"Every body's very good," replied Thacker, sufficiently grimly. He hated hearing of any pleasure which he had not shared. "Every body's very good; but every body seems to forget that I've my business to attend to."

"Business, my dear boy," said Mr. Guyon, stretching out his legs and clasping his lavender-gloves in front of him; "and have we not all business to transact? I know, for one, that my time is nearly entirely devoted to business. Case in point, what brings me here to-day?"

"That's exactly what I can't understand," said Thacker with a rather sardonic smile; "if it had been this day week," he continued, referring to his ledger, "I should have known at once; because on that day your acceptance for three hundred and fifty pounds falls due, and you would have come down to take it up."

"Or to get you to renew," said Guyon insinuatingly.

"O, in that case you would have wasted your visit," replied Thacker; "that bill has been renewed once, and it is the rule of my house, as you know very well, never to do these things a second time."

He looked more than serious as he said this; but Mr.
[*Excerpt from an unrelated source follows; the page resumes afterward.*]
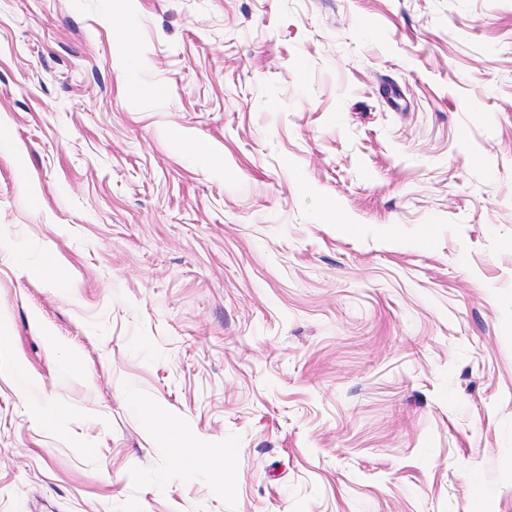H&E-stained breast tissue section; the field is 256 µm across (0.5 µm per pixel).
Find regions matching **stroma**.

Guyon met his frown with a cheery laugh, and said in his most off-hand manner, "Well, my dear fellow, then it will be paid. Gad! you look as black as though thirty thousand instead of three hundred pounds were coming due from me next week. It's not for three hundred pounds that Ned Guyon, who has weathered one or two storms in his time, is going to pieces."

"N-no," said Thacker slowly; "but you see, though only three hundred and fifty are due next week, I hold a great deal of your paper, Mr. Guyon, in addition to other mortgages and advances on securities impossible to realise at once, and altogether I--in fact I----"

"Don't hesitate, sir," said Mr. Guyon, rising with a flushed face and buttoning the lavender glove with a trembling hand, "don't make any favour of it, I beg. It's been a pure matter of business hitherto, Mr. Thacker--a pure matter of business, convenient to both of us, though I'm sure out of respect for you I've endeavoured to import a friendly element into our negotiations; a friendly element which, I may say, and indeed was one of the causes of my visit to you to-day; which might have been the means of--however, since you choose to look upon Ned Guyon with suspicion, Ned Guyon wishes you good morning." And Mr. Guyon settled his hat on his head, and was starting off in his usual easy swagger when he was stopped by the touch of Mr. Thacker's hand on his arm.

"Stay one minute, my good sir. Don't misunderstand me, if you please. I simply tell you that an acceptance of yours will be due next week, an acceptance which you avow your perfect readiness to meet, and you talk about my looking on you with suspicion. I am perfectly ready to allow that our relations have been of a business nature; but I thought that I might take credit for having introduced into them some of the elements of private friendship. You have done me the honour of dining with me, and----"

"I have," murmured Guyon absently; "and doosid good dinners they were."